Vongole e altri molluschi bivalvi: il segreto per una vita più lunga?

Fotografia di un Ocean Quahog (Arctica islandica)

Leonardo da Vinci? *tira una boccata di sigaretta* Non sento quel nome da molto tempo. (iNaturalist/Bernard Picton (CC BY 4.0))

Un team di ricercatori di Bologna ha scoperto che le vongole e altri molluschi bivalvi potrebbero custodire il segreto per una vita più lunga. Mentre gli esseri umani stanno vivendo più a lungo che mai, ci sono altre specie che superano di gran lunga la nostra longevità. Tartarughe giganti, balene boreali e squali della Groenlandia possono vivere rispettivamente fino a 191, oltre 200 e 400 anni.

I ricercatori hanno deciso di studiare le vongole e i loro cugini per capire cosa potrebbe essere responsabile delle loro eccezionali vite lunghe. Hanno esaminato i genomi di quattro specie di bivalvi, tra cui Arctica islandica, che è stata registrata come l’animale non coloniale più longevo con i suoi 507 anni. Hanno anche esaminato altre 29 specie con durate di vita normali.

Confrontando i dati genomici, il team ha individuato i geni che differenziano i bivalvi longevi da quelli a vita breve. Hanno scoperto che molti di questi geni erano già stati associati alla longevità in altre specie. Hanno anche identificato alcune proteine che potrebbero avere un ruolo nella regolazione della longevità.

Nonostante queste scoperte, i ricercatori avvertono che la longevità è un processo complesso e difficile da analizzare.

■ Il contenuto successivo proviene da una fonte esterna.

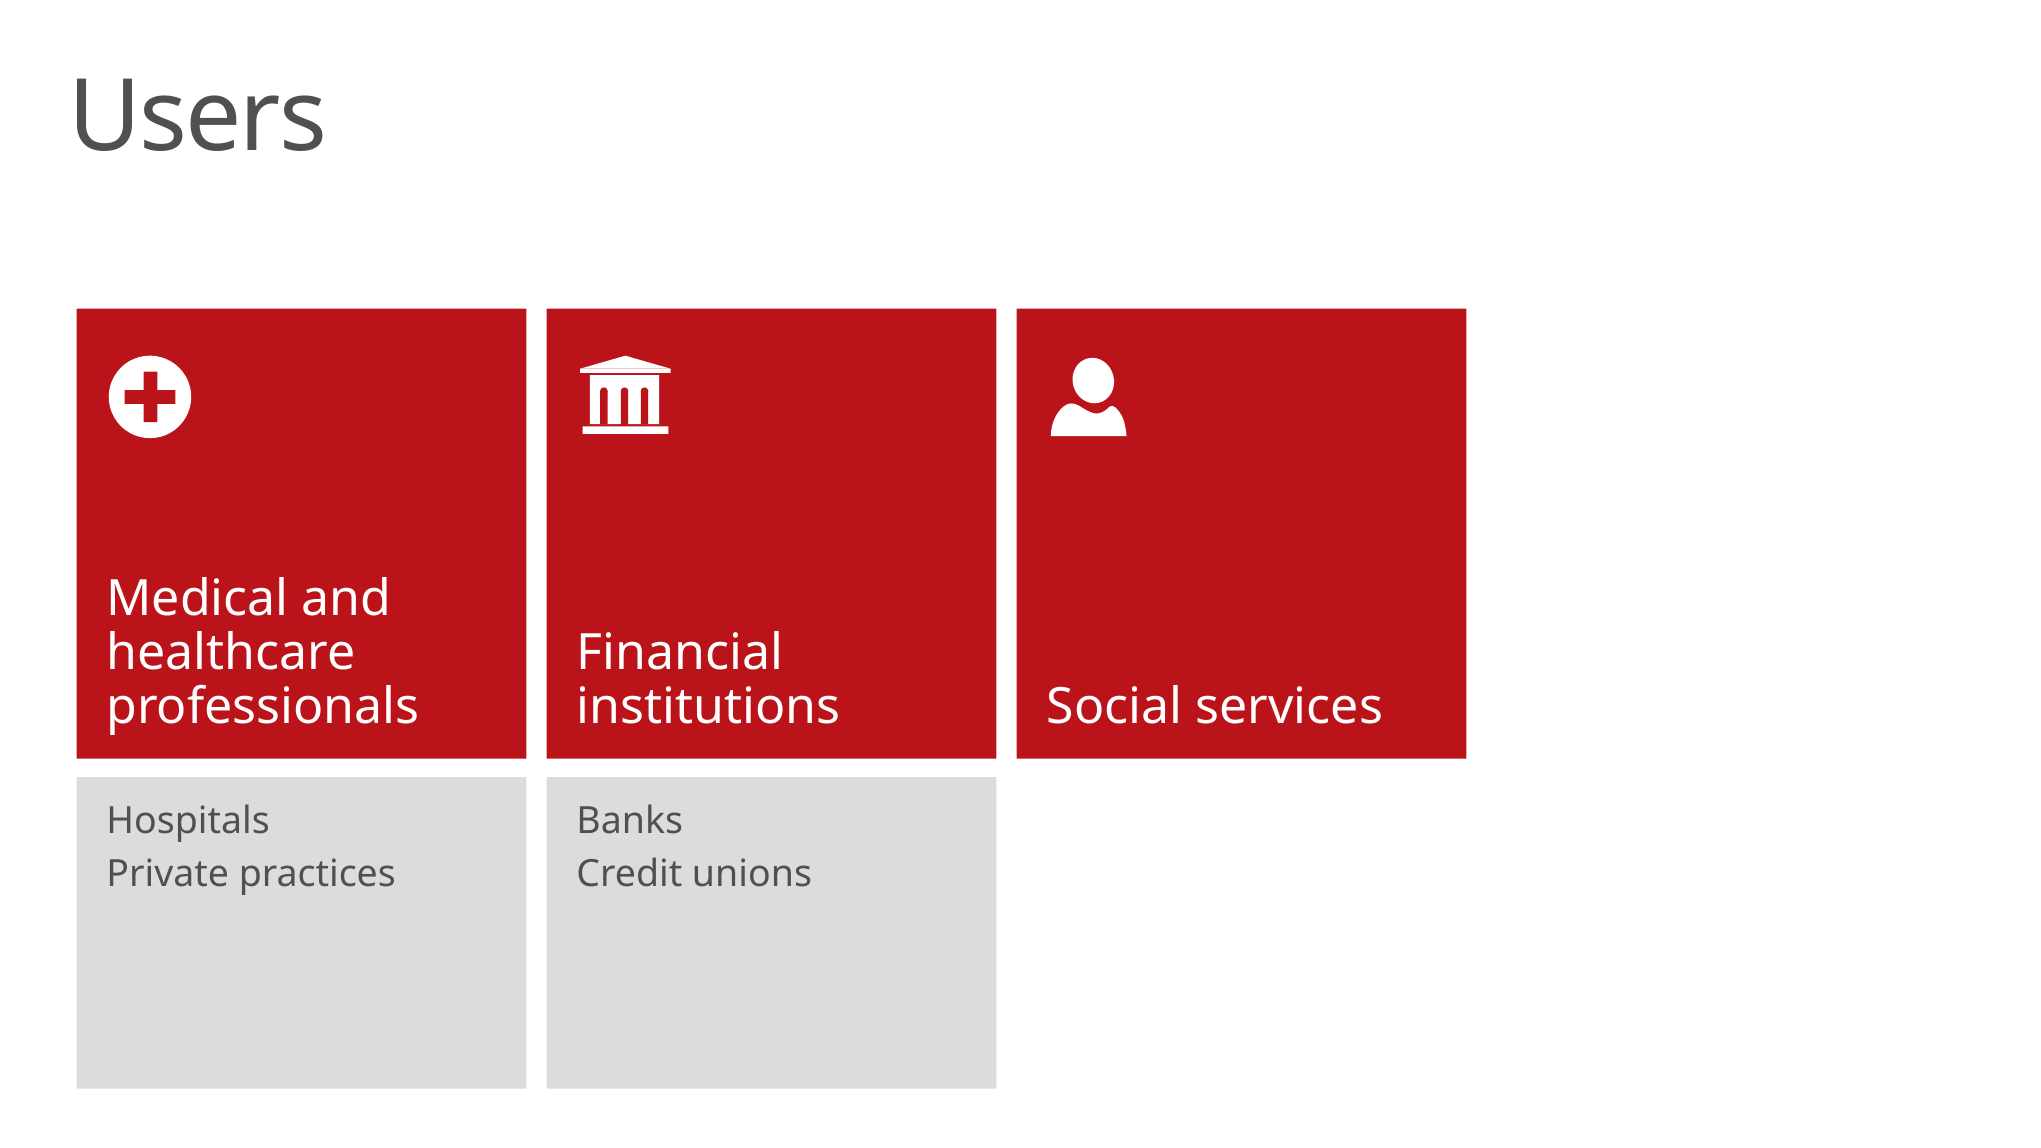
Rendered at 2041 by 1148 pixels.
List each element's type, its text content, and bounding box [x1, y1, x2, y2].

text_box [108, 355, 192, 439]
list Medical and healthcare professionals [76, 308, 527, 759]
list Hospitals Private practices [76, 777, 527, 1089]
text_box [579, 355, 671, 435]
list Banks Credit unions [546, 777, 997, 1089]
title Users [45, 48, 1996, 200]
list Social services [1016, 308, 1467, 759]
list Financial institutions [546, 308, 997, 759]
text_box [1050, 355, 1127, 437]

Richiede una manipolazione approfondita dei dati e diversi approcci complementari. Tuttavia, queste nuove informazioni potrebbero essere un grande passo verso una migliore comprensione dell’invecchiamento e di come manipolarlo a nostro vantaggio.

I ricercatori sono entusiasti di continuare a lavorare su queste scoperte e sperano che la disponibilità di dati omici permetta di esplorare altre specie in futuro. Ritengono che la ricerca sull’invecchiamento possa trarre grandi benefici dall’osservazione del mondo naturale che ci circonda. L’articolo è stato pubblicato sulla rivista Genome Biology and Evolution.